Last updated: March 2026
Key Takeaways
- Two major research papers published on March 31, 2026 show that breaking the encryption protecting cryptocurrency wallets, web browsers, and VPN connections requires dramatically fewer quantum computing resources than previously believed — as few as 10,000 to 26,000 physical qubits, down from estimates of millions just a year ago.
- Google set a 2029 deadline for migrating its own infrastructure to post-quantum cryptography — more aggressive than the US government's 2035 mandate. The company engaged the US government before publishing its findings and used zero-knowledge proofs to verify results without giving attackers a blueprint.
- The immediate risk is not that a quantum computer will break your encryption tomorrow. It is that adversaries are harvesting encrypted traffic right now to decrypt it later when quantum capability arrives. Encrypted DNS, VPN usage, and network-level privacy matter today, not in 2029.
Two Papers, One Message: The Timeline Just Compressed
On March 31, 2026, two research papers landed that together represent the sharpest reduction in the quantum threat timeline in the history of cryptography.
The first came from Google Quantum AI. In a whitepaper published alongside a blog post titled "Safeguarding cryptocurrency by disclosing quantum vulnerabilities responsibly," Google showed that the elliptic curve cryptography protecting Bitcoin, Ethereum, most HTTPS connections, and many VPN implementations can be broken with fewer than 500,000 physical qubits — a 20-fold reduction from previous estimates. Google's researchers compiled two specific quantum circuits that implement Shor's algorithm against ECC-256 using fewer than 1,450 logical qubits and 70 to 90 million Toffoli gates.
The second paper came from Oratomic, a quantum computing startup, in collaboration with researchers at Caltech and UC Berkeley. Their paper, posted to arXiv on the same day, went further: using a neutral-atom quantum architecture with reconfigurable atomic qubits, they showed that Shor's algorithm can be executed at cryptographically relevant scales with as few as 10,000 physical qubits. With a system of approximately 26,000 qubits, breaking ECC-256 — the encryption standard securing the Bitcoin and Ethereum blockchains — could take roughly 10 days.
To put the trajectory in perspective: in 2012, breaking this encryption was estimated to require approximately one billion physical qubits. By 2019, that estimate had dropped to 20 million. In 2025, it fell below one million. As of March 2026, the number is below 25,000 for practical attack timelines. Five orders of magnitude in 14 years.

■ **TASKS**
(1) Copy the stretch of the article on quantum threats to encryption from "- Google set" through "attackers a blueprint.".
(2) In the article on quantum threats to encryption, what deadline has Google set for moving its own infrastructure to post-quantum cryptography?
The records aren't needed for this work.

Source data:
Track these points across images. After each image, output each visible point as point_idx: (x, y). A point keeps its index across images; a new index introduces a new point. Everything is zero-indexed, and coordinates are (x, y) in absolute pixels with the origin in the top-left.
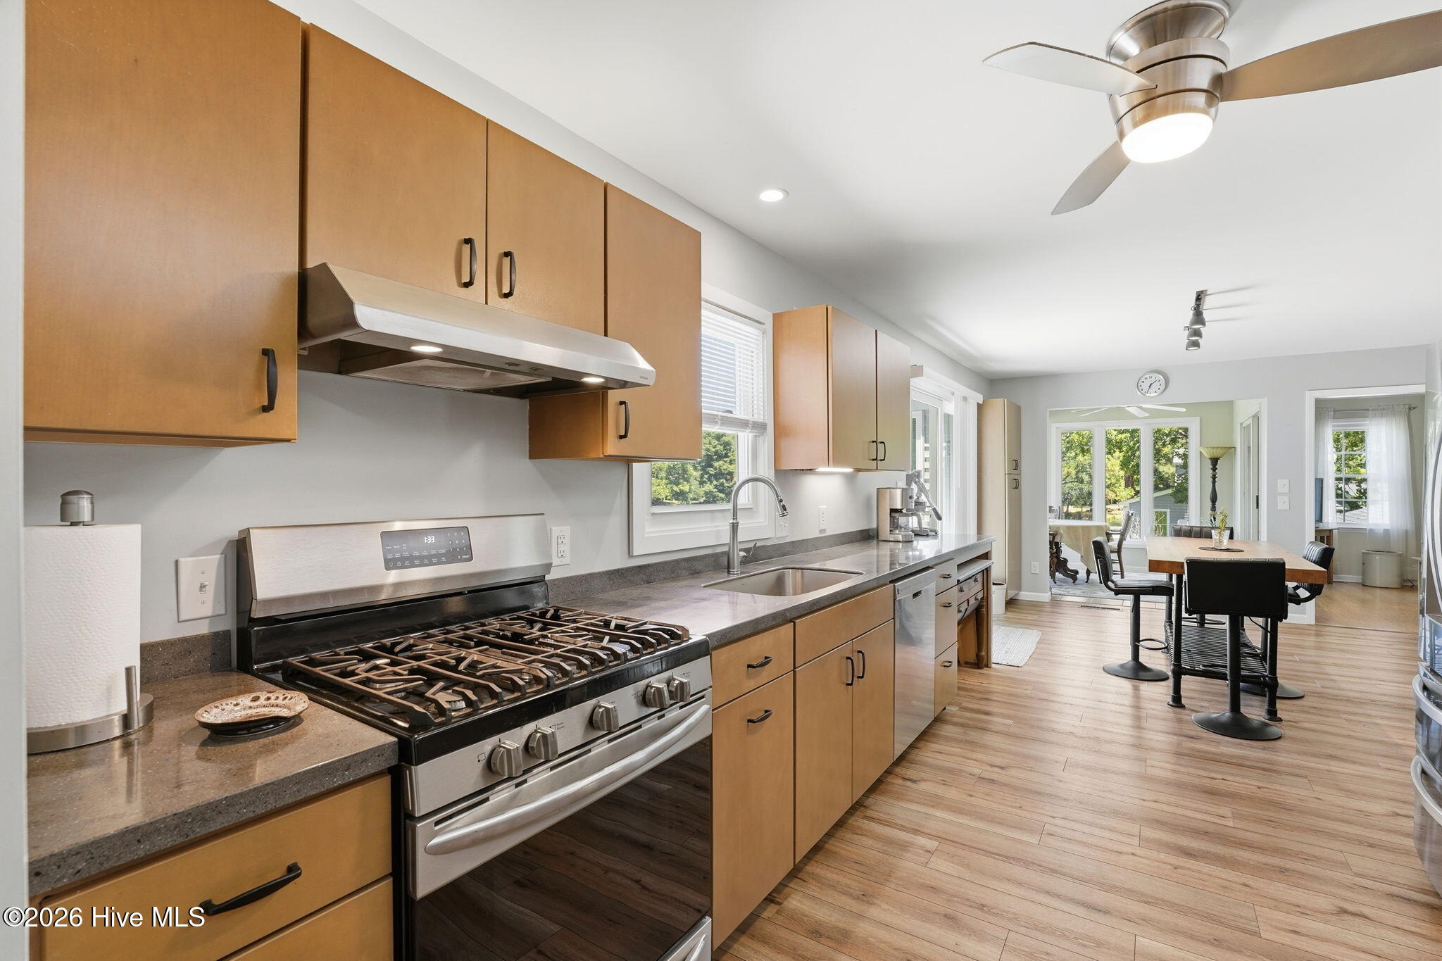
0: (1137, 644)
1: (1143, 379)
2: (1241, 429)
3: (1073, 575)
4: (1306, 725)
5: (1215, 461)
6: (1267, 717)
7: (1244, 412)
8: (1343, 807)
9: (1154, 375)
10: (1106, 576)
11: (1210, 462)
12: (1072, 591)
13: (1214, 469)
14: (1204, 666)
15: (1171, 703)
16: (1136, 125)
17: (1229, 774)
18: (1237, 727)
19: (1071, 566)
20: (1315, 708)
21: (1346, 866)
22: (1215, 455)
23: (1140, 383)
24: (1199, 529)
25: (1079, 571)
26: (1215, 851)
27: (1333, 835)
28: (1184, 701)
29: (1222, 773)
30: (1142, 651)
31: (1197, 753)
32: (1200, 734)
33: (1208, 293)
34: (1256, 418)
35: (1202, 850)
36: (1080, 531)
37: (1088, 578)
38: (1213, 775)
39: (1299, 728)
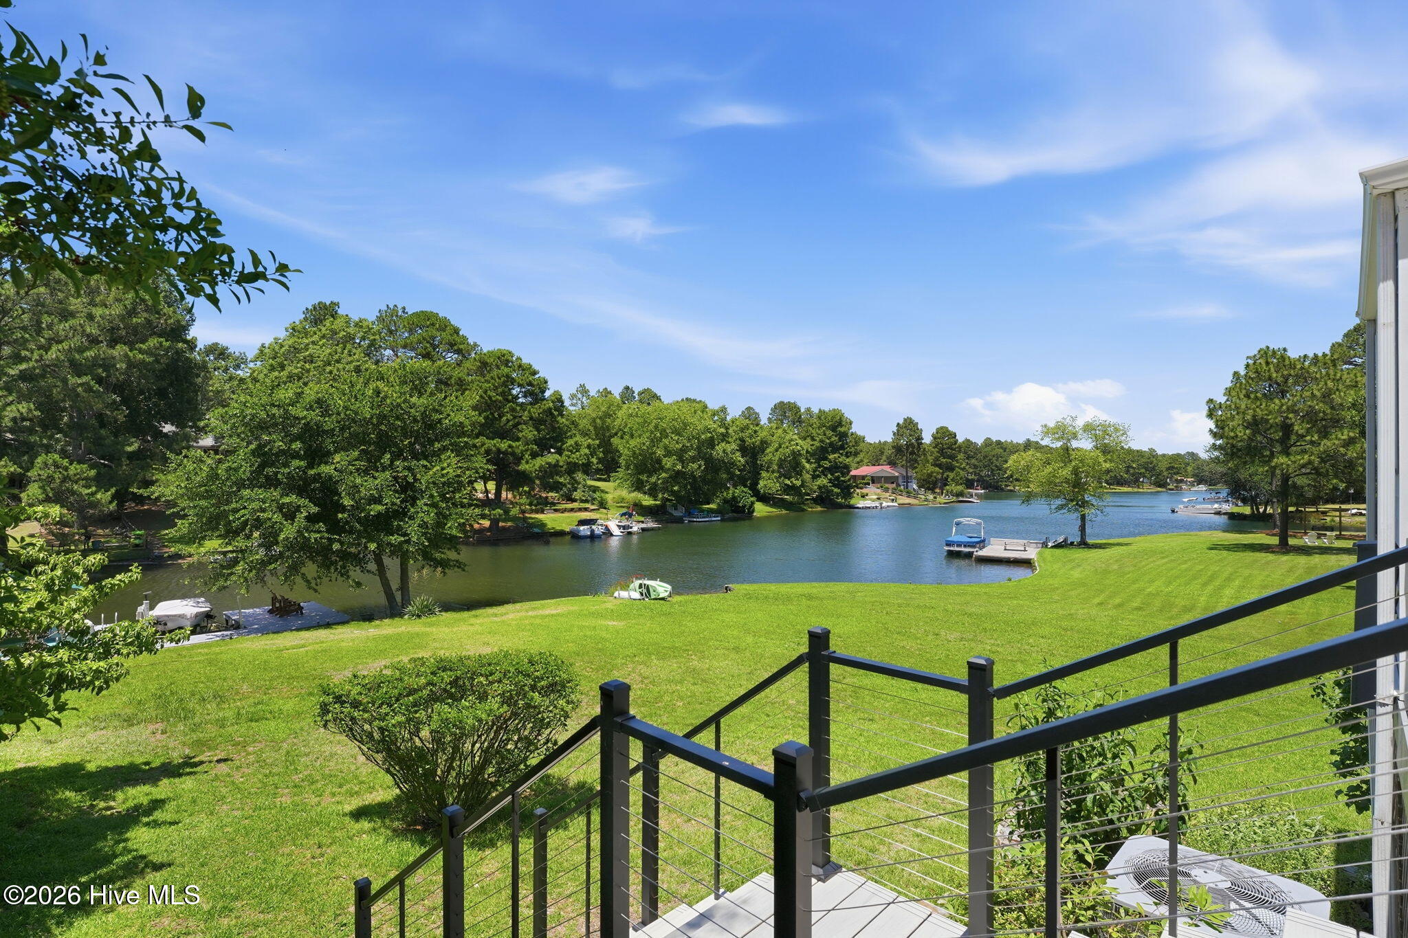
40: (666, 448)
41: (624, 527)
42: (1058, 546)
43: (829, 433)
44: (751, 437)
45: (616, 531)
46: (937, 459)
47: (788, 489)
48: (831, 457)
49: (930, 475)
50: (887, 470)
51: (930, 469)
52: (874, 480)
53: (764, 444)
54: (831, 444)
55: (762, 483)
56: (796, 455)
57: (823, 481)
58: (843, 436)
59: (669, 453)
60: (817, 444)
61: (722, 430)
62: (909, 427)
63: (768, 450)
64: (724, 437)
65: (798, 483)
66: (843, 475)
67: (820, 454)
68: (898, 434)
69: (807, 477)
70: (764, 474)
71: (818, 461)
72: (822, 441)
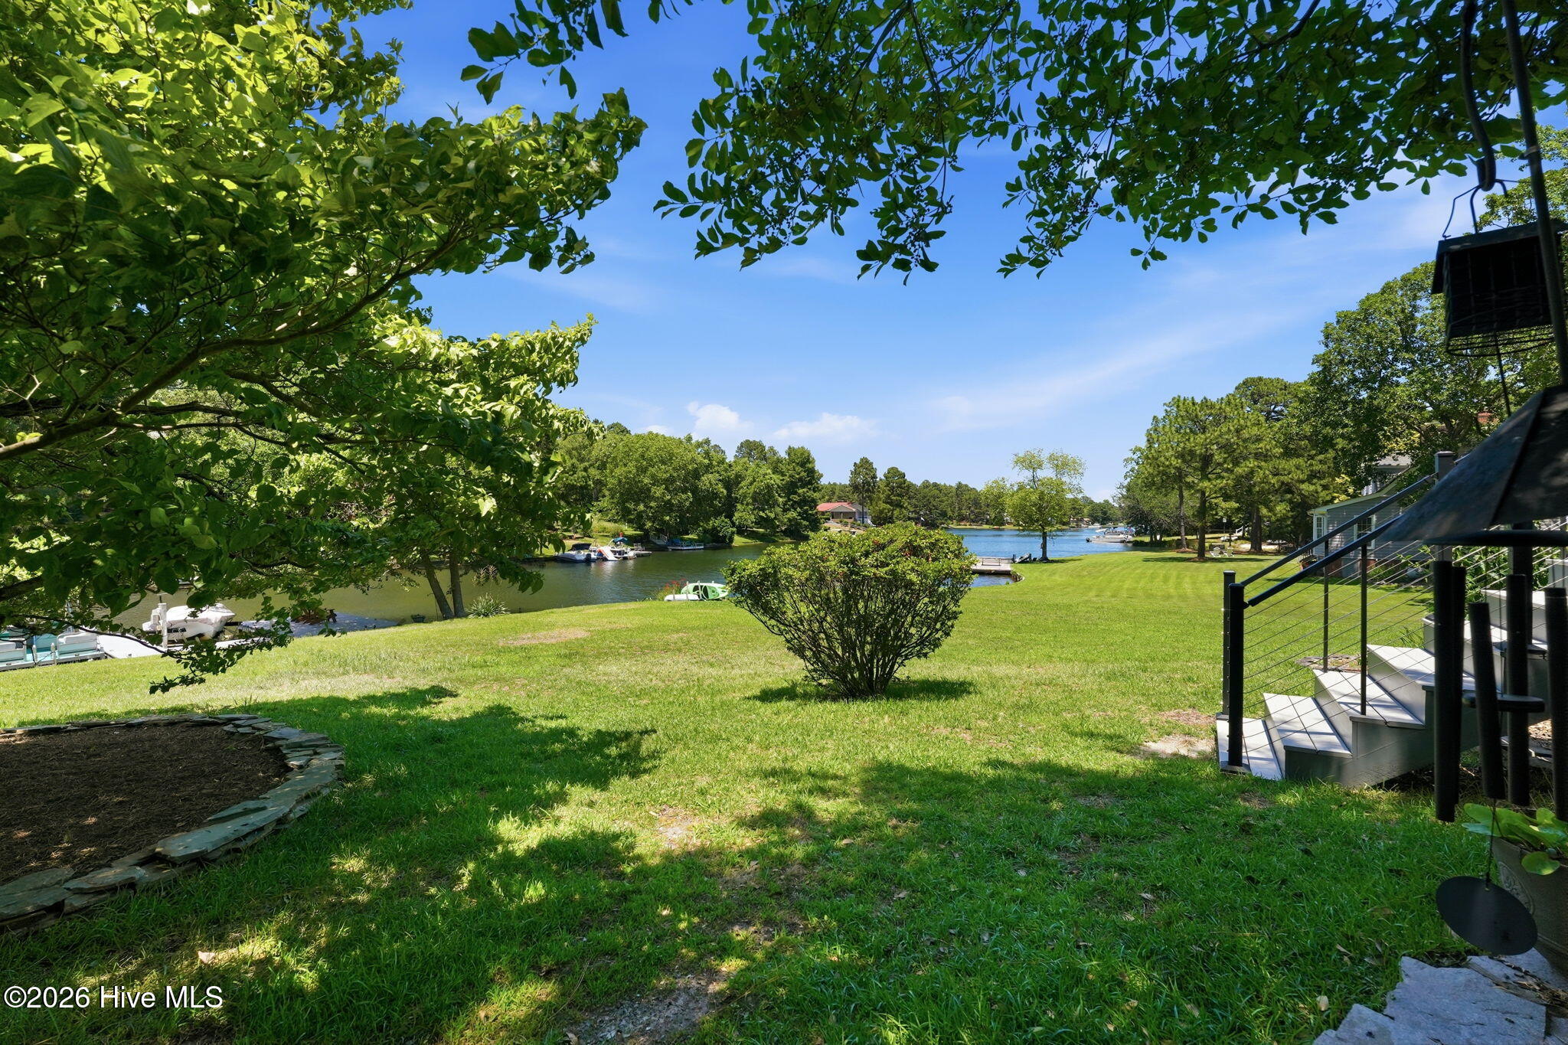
40: (653, 476)
41: (620, 553)
42: (1023, 562)
43: (799, 469)
44: (726, 470)
45: (611, 556)
46: (888, 497)
47: (762, 522)
48: (801, 491)
49: (881, 512)
50: (845, 507)
51: (883, 506)
52: (834, 515)
53: (739, 478)
54: (800, 479)
55: (737, 515)
56: (769, 487)
57: (792, 514)
58: (811, 472)
59: (656, 482)
60: (787, 479)
61: (706, 461)
62: (864, 466)
63: (743, 484)
64: (708, 468)
65: (772, 516)
66: (811, 508)
67: (790, 488)
68: (855, 473)
69: (778, 510)
70: (739, 506)
71: (788, 496)
72: (791, 476)
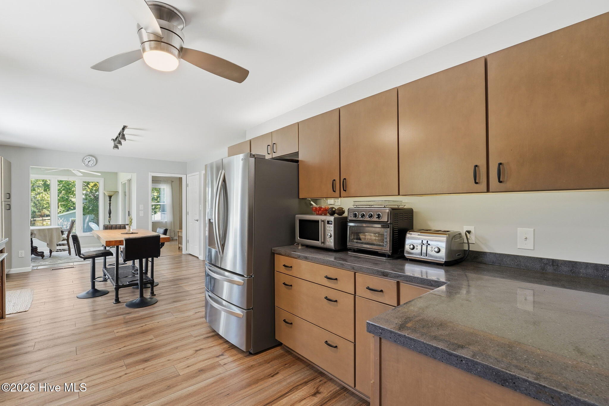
0: (94, 280)
1: (85, 158)
2: (121, 184)
3: (42, 255)
4: (163, 294)
5: (110, 197)
6: (151, 295)
7: (123, 177)
8: (183, 317)
9: (91, 157)
10: (78, 252)
11: (108, 197)
12: (43, 263)
13: (110, 200)
14: (129, 282)
15: (115, 302)
16: (151, 49)
17: (146, 322)
18: (143, 303)
19: (39, 250)
20: (163, 287)
21: (191, 336)
22: (110, 195)
23: (84, 160)
24: (119, 226)
25: (44, 252)
26: (154, 354)
27: (185, 328)
28: (120, 300)
29: (144, 323)
30: (96, 283)
31: (132, 319)
32: (130, 311)
33: (128, 127)
34: (129, 181)
35: (150, 356)
36: (47, 231)
37: (51, 255)
38: (141, 325)
39: (161, 296)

■ **WRITTEN ANSWERS**
(1)
- Google set a 2029 deadline for migrating its own infrastructure to post-quantum cryptography — more aggressive than the US government's 2035 mandate. The company engaged the US government before publishing its findings and used zero-knowledge proofs to verify results without giving attackers a blueprint.

(2) 2029